Sushi Typhoon
- Company type: Subsidiary
- Industry: Film
- Founded: 2010
- Headquarters: Tokyo, Japan
- Area served: Worldwide
- Key people: Yoshinori Chiba (producer)
- Products: Motion pictures
- Parent: Nikkatsu Corporation
- Website: Sushi-Typhoon.com

= Sushi Typhoon =

Japanese film production company

Sushi Typhoon is a Japanese genre film production company founded in 2010 and currently owned by media conglomerate Nikkatsu Corporation, Japan's oldest existing film studio.

==History==

Sushi Typhoon was founded in 2010 as a subsidiary of Nikkatsu, with the intent to create low-budget horror, science fiction, and fantasy films aimed at an international audience.
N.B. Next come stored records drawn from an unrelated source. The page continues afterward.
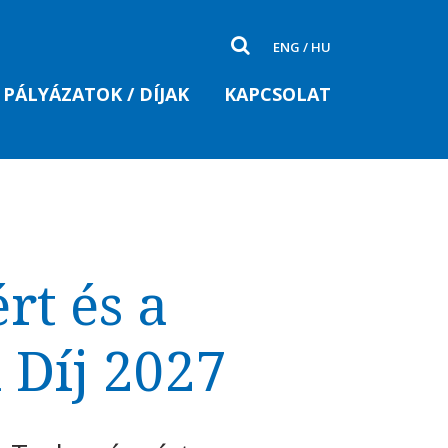
ENG
/
HU
PÁLYÁZATOK / DÍJAK
KAPCSOLAT
t és a
Díj 2027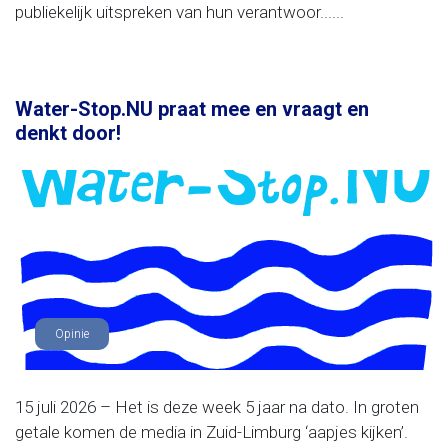
publiekelijk uitspreken van hun verantwoor......
Water-Stop.NU praat mee en vraagt en
denkt door!
Opinie
15 juli 2026 – Het is deze week 5 jaar na dato. In groten
getale komen de media in Zuid-Limburg ‘aapjes kijken’.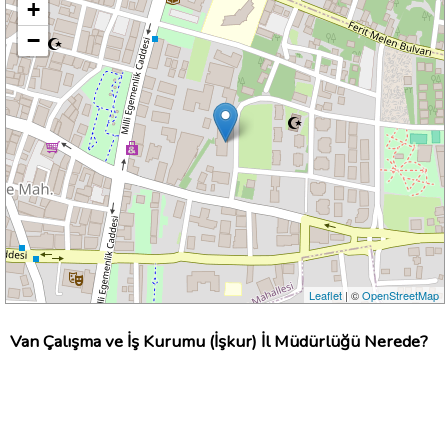
+
−
Leaflet
| ©
OpenStreetMap
Van Çalışma ve İş Kurumu (İşkur) İl Müdürlüğü Nerede?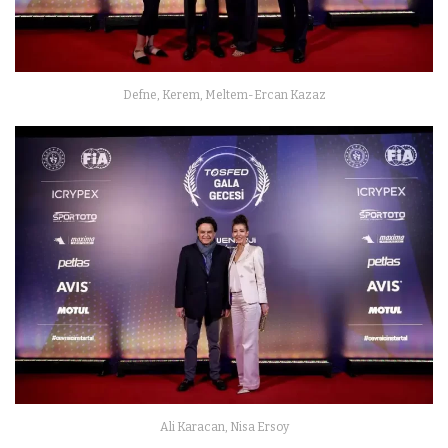
Defne, Kerem, Meltem-Ercan Kazaz
Ali Karacan, Nisa Ersoy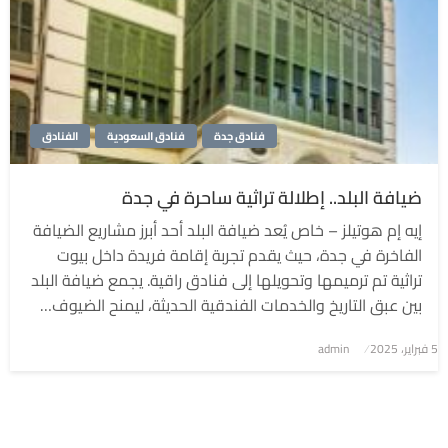
فنادق جدة
فنادق السعودية
الفنادق
ضيافة البلد.. إطلالة تراثية ساحرة في جدة
إيه إم هوتيلز – خاص يُعد ضيافة البلد أحد أبرز مشاريع الضيافة
الفاخرة في جدة، حيث يقدم تجربة إقامة فريدة داخل بيوت
تراثية تم ترميمها وتحويلها إلى فنادق راقية. يجمع ضيافة البلد
بين عبق التاريخ والخدمات الفندقية الحديثة، ليمنح الضيوف…
5 فبراير، 2025
نُشر
admin
في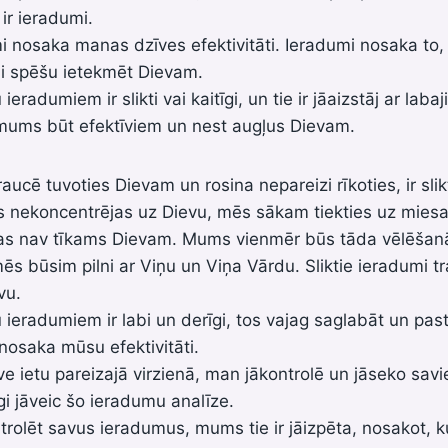
ir ieradumi.
 nosaka manas dzīves efektivitāti. Ieradumi nosaka to,
ai spēšu ietekmēt Dievam.
eradumiem ir slikti vai kaitīgi, un tie ir jāaizstāj ar la
ē mums būt efektīviem un nest augļus Dievam.
aucē tuvoties Dievam un rosina nepareizi rīkoties, ir sli
ds nekoncentrējas uz Dievu, mēs sākam tiekties uz mies
kas nav tīkams Dievam. Mums vienmēr būs tāda vēlēšanās
mēs būsim pilni ar Viņu un Viņa Vārdu. Sliktie ieradumi t
vu.
ieradumiem ir labi un derīgi, tos vajag saglabāt un pastā
nosaka mūsu efektivitāti.
e ietu pareizajā virzienā, man jākontrolē un jāseko sa
i jāveic šo ieradumu analīze.
trolēt savus ieradumus, mums tie ir jāizpēta, nosakot, kur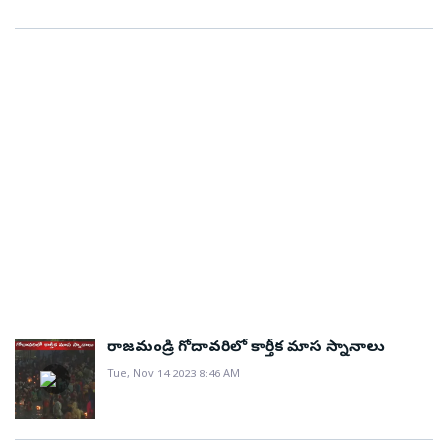
రాజమండ్రి గోదావరిలో కార్తీక మాస స్నానాలు
Tue, Nov 14 2023 8:46 AM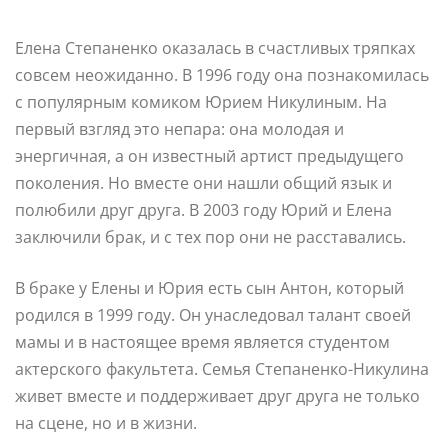
Елена Степаненко оказалась в счастливых тряпках
совсем неожиданно. В 1996 году она познакомилась
с популярным комиком Юрием Никулиным. На
первый взгляд это непара: она молодая и
энергичная, а он известный артист предыдущего
поколения. Но вместе они нашли общий язык и
полюбили друг друга. В 2003 году Юрий и Елена
заключили брак, и с тех пор они не расставались.
В браке у Елены и Юрия есть сын Антон, который
родился в 1999 году. Он унаследовал талант своей
мамы и в настоящее время является студентом
актерского факультета. Семья Степаненко-Никулина
живет вместе и поддерживает друг друга не только
на сцене, но и в жизни.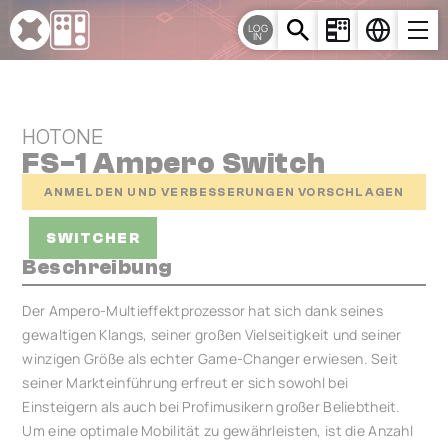
Cookie-Einstellungen
LOG
IN
HOTONE
FS-1 Ampero Switch
ANMELDEN UND VERBESSERUNGEN VORSCHLAGEN
SWITCHER
Beschreibung
Der Ampero-Multieffektprozessor hat sich dank seines
gewaltigen Klangs, seiner großen Vielseitigkeit und seiner
winzigen Größe als echter Game-Changer erwiesen. Seit
seiner Markteinführung erfreut er sich sowohl bei
Einsteigern als auch bei Profimusikern großer Beliebtheit.
Um eine optimale Mobilität zu gewährleisten, ist die Anzahl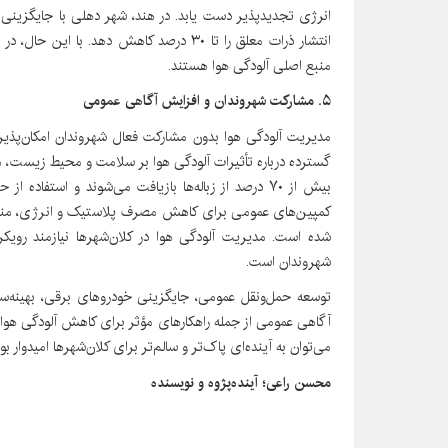
انرژی تجدیدپذیر دست یابد. در هند، شهر دهلی با جایگزینی نی
انتشار ذرات معلق را تا ۳۰ درصد کاهش دهد. ب
منبع اصلی آلودگی هوا هستند.
۵. مشارکت شهروندان و افزایش آگاهی عمومی
مدیریت آلودگی هوا بدون مشارکت فعال شهروندان امکان‌پذیر 
گسترده درباره تأثیرات آلودگی هوا بر سلامت و محیط زیست، م
بیش از ۷۰ درصد از زباله‌ها بازیافت می‌شوند و استفاده
شده است. مدیریت آلودگی هوا در کلان‌شهرها نیازمند رویک
شهروندان است.
توسعه حمل‌ونقل عمومی، جایگزینی خودروهای برقی، بهینه‌سا
آگاهی عمومی از جمله راهکارهای مؤثر برای کاهش آلودگی هوا 
می‌توان به آینده‌ای پاک‌تر و سالم‌تر برای کلان‌شهرها امیدوار بود
محسن راعی؛ آینده‌پژوه و نویسنده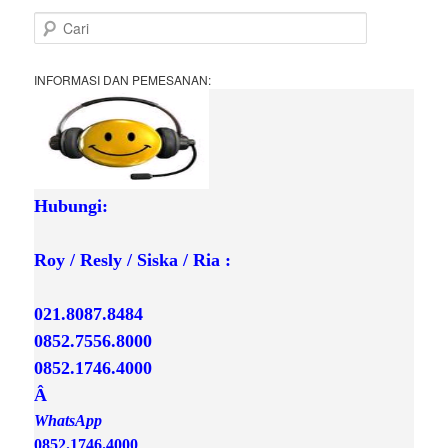
C
a
r
i
INFORMASI DAN PEMESANAN:
Hubungi:

Roy / Resly / Siska / Ria :
021.8087.8484
0852.7556.8000
0852.1746.4000

Â 
0852.1746.4000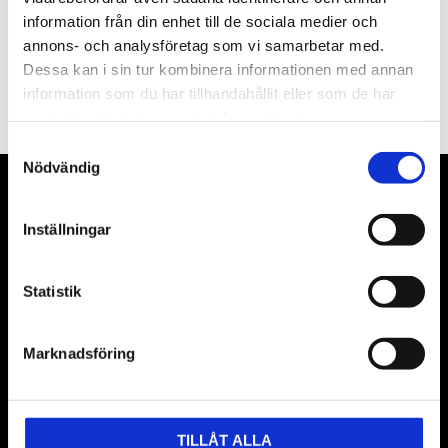
information från din enhet till de sociala medier och
annons- och analysföretag som vi samarbetar med.
PRENUMERERA
Dessa kan i sin tur kombinera informationen med annan
information som du har tillhandahållit eller som de har
Dina personuppgifter behandlas i enlighet med vår
integritetspolicy
.
samlat in när du har använt deras tjänster.
Samtyckesval
Nödvändig
VÅRA LEVERANTÖRER
Inställningar
Våra främsta leverantörer är KS Tools verktyg, ATH billyftar
& däckmaskiner och Master luftmaskiner. Kontakta oss
Statistik
gärna om vad som helst då vi gör vårt yttersta för att hjälpa
kunden.
Marknadsföring
TILLÅT ALLA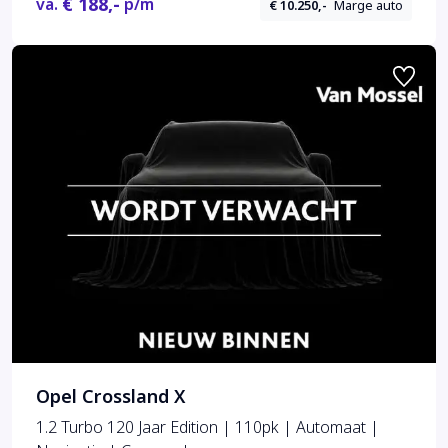
€ 188,-
va.
p/m
€ 10.250,-
Marge auto
Opel Crossland X
1.2 Turbo 120 Jaar Edition | 110pk | Automaat |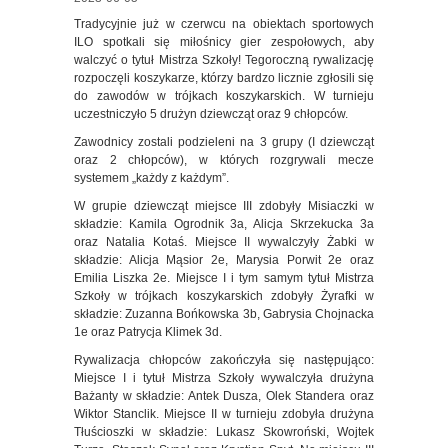
Tradycyjnie już w czerwcu na obiektach sportowych
ILO spotkali się miłośnicy gier zespołowych, aby
walczyć o tytuł Mistrza Szkoły! Tegoroczną rywalizację
rozpoczęli koszykarze, którzy bardzo licznie zgłosili się
do zawodów w trójkach koszykarskich. W turnieju
uczestniczyło 5 drużyn dziewcząt oraz 9 chłopców.
Zawodnicy zostali podzieleni na 3 grupy (I dziewcząt
oraz 2 chłopców), w których rozgrywali mecze
systemem „każdy z każdym”.
W grupie dziewcząt miejsce III zdobyły Misiaczki w
składzie: Kamila Ogrodnik 3a, Alicja Skrzekucka 3a
oraz Natalia Kotaś. Miejsce II wywalczyły Żabki w
składzie: Alicja Mąsior 2e, Marysia Porwit 2e oraz
Emilia Liszka 2e. Miejsce I i tym samym tytuł Mistrza
Szkoły w trójkach koszykarskich zdobyły Żyrafki w
składzie: Zuzanna Bońkowska 3b, Gabrysia Chojnacka
1e oraz Patrycja Klimek 3d.
Rywalizacja chłopców zakończyła się następująco:
Miejsce I i tytuł Mistrza Szkoły wywalczyła drużyna
Bażanty w składzie: Antek Dusza, Olek Standera oraz
Wiktor Stanclik. Miejsce II w turnieju zdobyła drużyna
Tłuścioszki w składzie: Lukasz Skowroński, Wojtek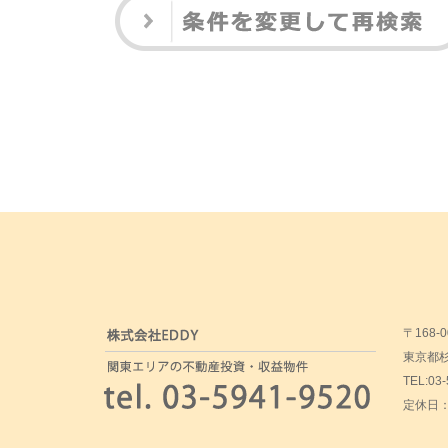
〒168-0
東京都杉並
TEL:03
定休日：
Zeiram producer Yoshinori Chiba is credited as Sushi Typhoon's creator and oversees the company's full production schedule. Since its inception, the company has produced seven feature films. The label was put on indefinite hiatus in early 2012, and has produced no new films since.

==Staff==

The core Sushi Typhoon staff consists of producer Chiba; directors Takashi Miike (noted in the company's production trailer as its "head chef"), Yoshihiro Nishimura, Sion Sono, Noboru Iguchi, Tak Sakaguchi, Yudai Yamaguchi, and Seiji Chiba; action director Yuji Shimomura; visual effects supervisor Tsuyoshi Kazuno; and art director Yoshiki Takahashi. Former New York Asian Film Festival co-director Marc Walkow headed Sushi Typhoon's American division and international festival bookings.

==Films==

As of 2011, Sushi Typhoon has produced the following feature films:

- Alien vs Ninja (2010)
- Mutant Girls Squad (2010)
- Cold Fish (2011)
- Deadball (2011)
- Helldriver (2011)
- Karate-Robo Zaborgar (2011)
- Yakuza Weapon (2011)

Funimation released Alien vs Ninja on Blu-ray and DVD both subtitled and with an English dub. The Collective released Cold Fish on DVD both subtitled and with an English dub in association with Vivendi Entertainment. The rest of the films have been released by Well Go USA on Blu-ray subtitled only. All of these releases are currently out-of-print.